- _Data provided_:
━━━━

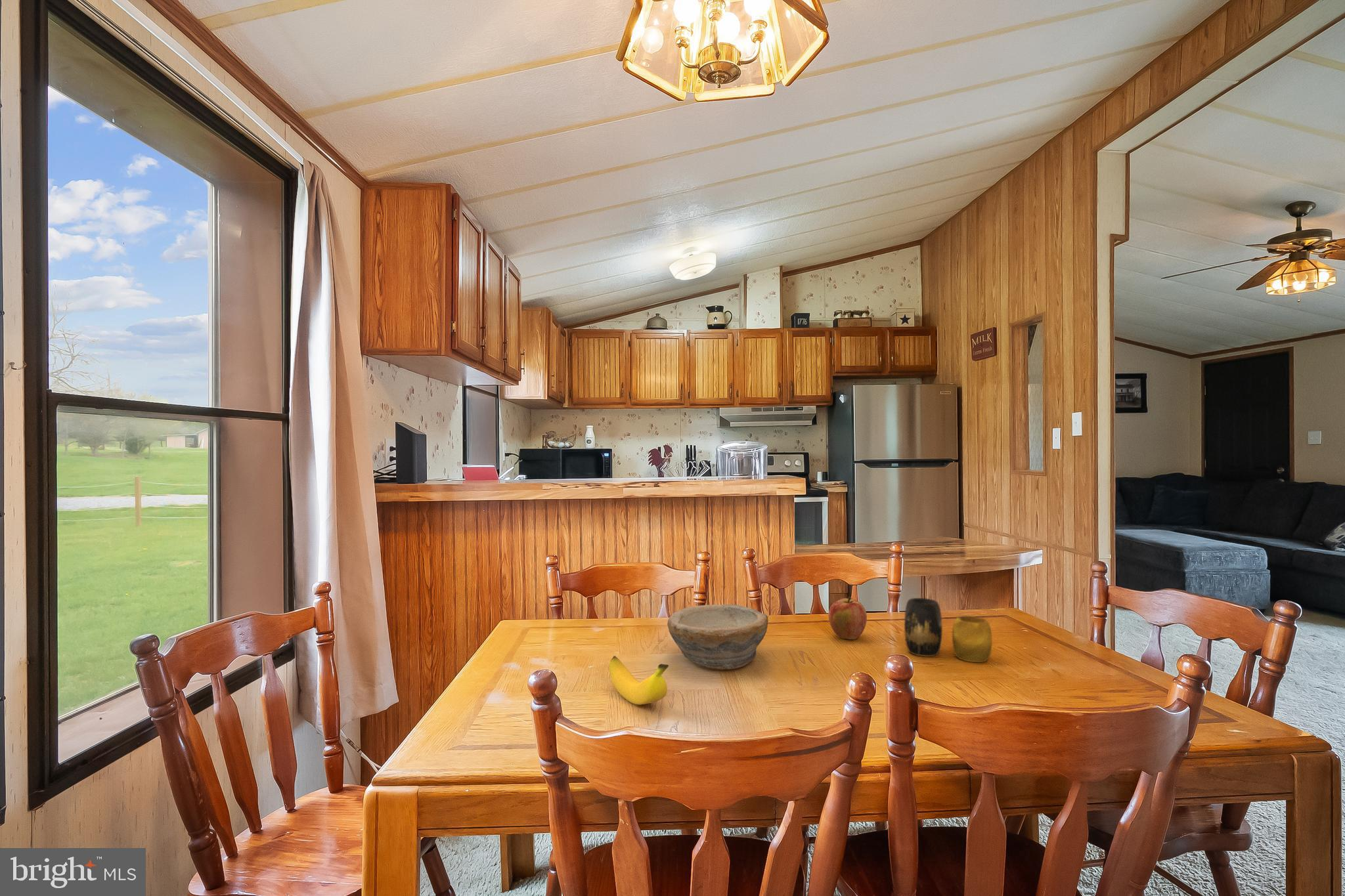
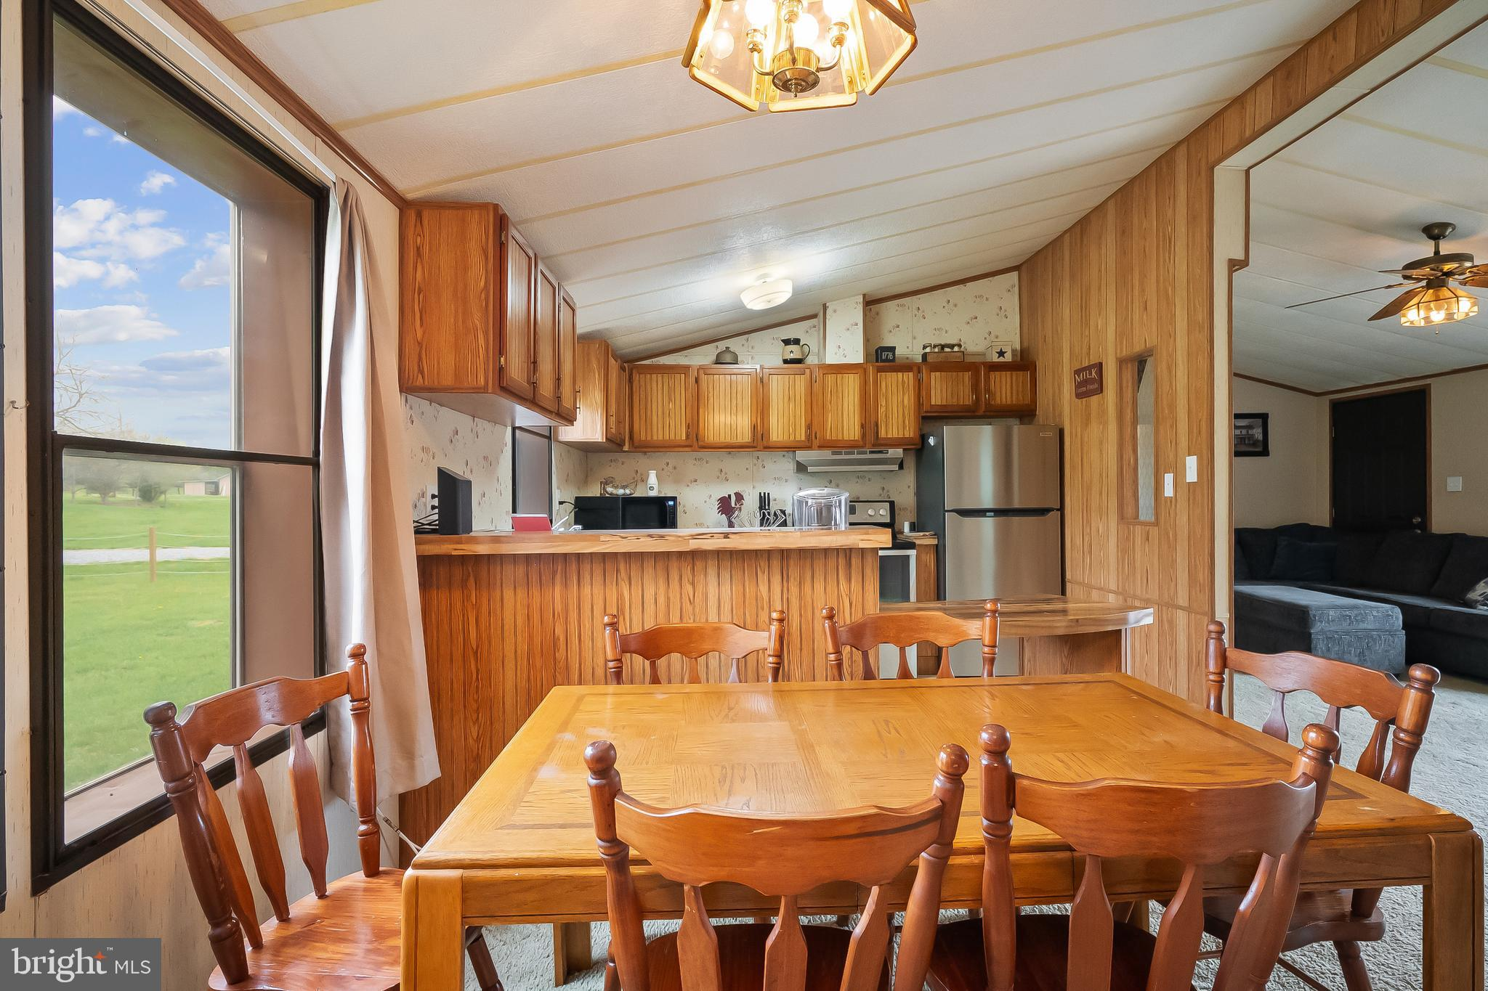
- apple [828,597,868,640]
- bowl [667,604,768,670]
- vase [904,597,993,663]
- banana [609,656,669,706]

━━━━

- _Your assignment_: Reproduce the data verbatim. Do not carry any picture into the copy.

- _Answer for the task_:
- apple [828,597,868,640]
- bowl [667,604,768,670]
- vase [904,597,993,663]
- banana [609,656,669,706]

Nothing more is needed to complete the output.